Keith Wallace, the Belkin’s Associate Director/Curator from 2005 to 2007 and 2012 to 2015, extended the gallery’s established focus on Cuban art with The Spaces Between: Contemporary Art from Havana (2014), co-curated with artist Tonel and including artists Juan Carlos Alom, Javier Castro, Sandra Ceballos Obaya, Celia-Yunior, Ricardo G. Elías, Luis Gárciga Romay, Luis Gómez Armenteros, Jesús Hdez-Güero, Ernesto Leal, Glenda León, Eduardo Ponjuán González, Grethell Rasúa, Lázaro Saavedra González and Jorge Wellesley.

Lorna Brown, the Belkin's Associate Director/Curator from 2015-2021, created a four-part series of exhibitions under the title of Beginning with the 70s (2017-2019), an ongoing research and archival project examining the generative potential of the era. The exhibitions include GLUT, Radial Change, Collective Acts, Hexsa'am: To Be Here Always which exhibited artists such as Christine D'Onofrio, Helen Goodwin, Marianne Nicolson, Althea Thauberger, Alexandra Bischoff, Gathie Faulk, Anne Ramsden, Elizabeth Zvonar, Kate Craig, Carole Itter, Dana Claxton, Jeneen Frei Njootli, Gutai, Laiwan, Siku Allooloo and the Salish Weavers Guild.

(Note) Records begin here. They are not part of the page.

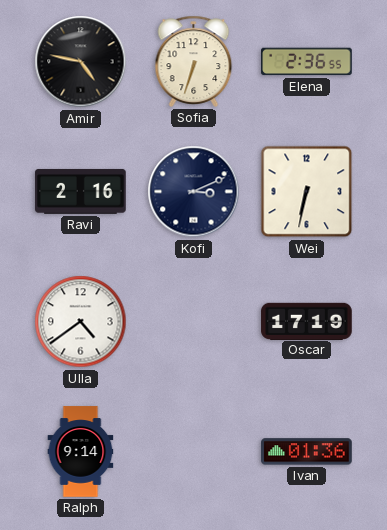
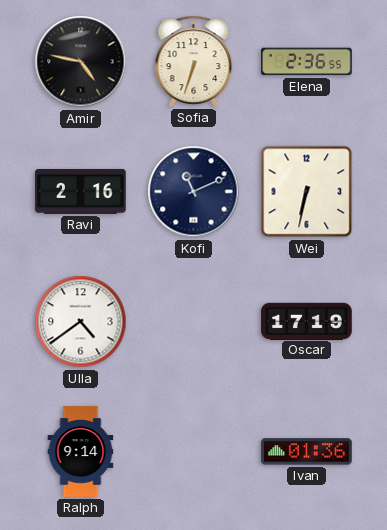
Kofi: 3:11 -> 11:11
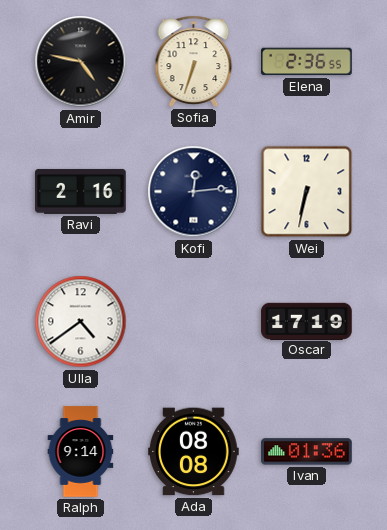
Kofi: 11:11 -> 12:14
Ada: none -> 08:08
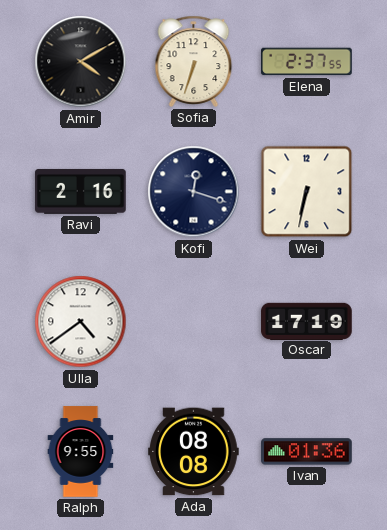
Amir: 4:47 -> 4:10
Elena: 2:36 -> 2:37
Kofi: 12:14 -> 12:18
Ralph: 9:14 -> 9:55
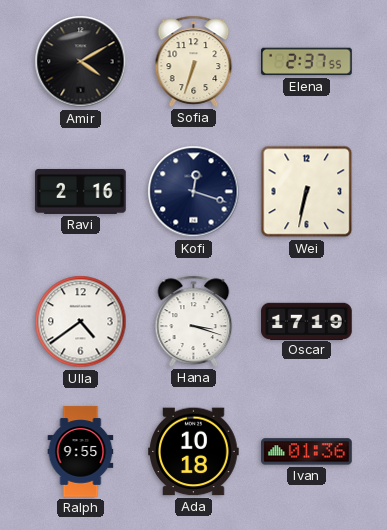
Hana: none -> 3:18
Ada: 08:08 -> 10:18
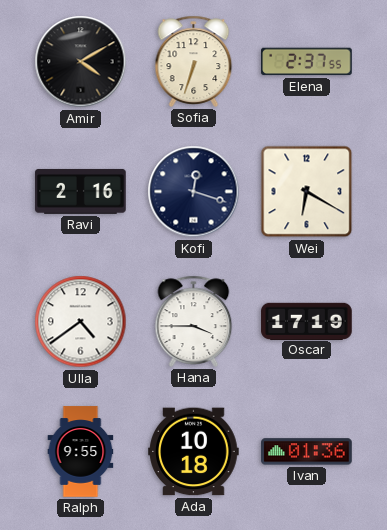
Wei: 6:32 -> 6:20
Hana: 3:18 -> 3:45
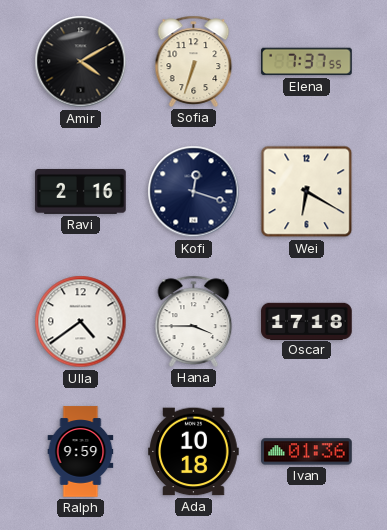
Elena: 2:37 -> 7:37
Oscar: 17:19 -> 17:18
Ralph: 9:55 -> 9:59
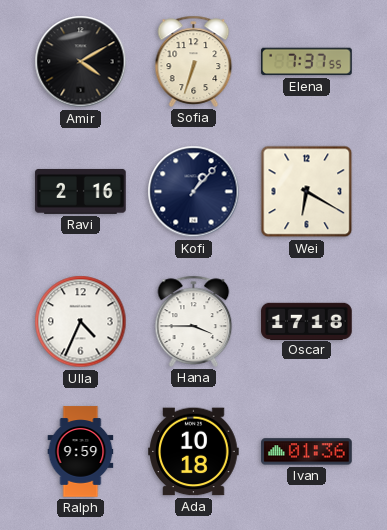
Kofi: 12:18 -> 1:07
Ulla: 4:39 -> 4:34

In September 2020, Belkin hosted Soundings: An Exhibition in Five Parts curated by Candice Hopkins and Dylan Robinson. This show also exhibited at The Gund Gallery at Kenyon College in Gambier, Ohio, Agnes Etherington Art Centre, Kingston, ON, the Kitchener-Waterloo Art Gallery, Kitchener-Waterloo, and Kamloops Art Gallery, Kamloops, Artists exhibited in Soundings included Raven Chacon, Sebastian De Line, Camille Georgeson-Usher, Maggie Groat, Kite, Germaine Koh, Cheryl L'Hirondelle, Tanya Lukin Linklater, Cristóbal Martínez, Peter Morin, Ogimaa Mikana, Diamond Point, Lisa C. Ravensbergen, Heidi Aklaseaq Senungetuk, Greg Staats, Olivia Whetung, Maggie Groat, and Tania Willard.

An annual exhibition is held every year for graduates of the Master of Fine Arts program at the University of British Columbia. Alumni include Aileen Bahmanipour and Marina Roy.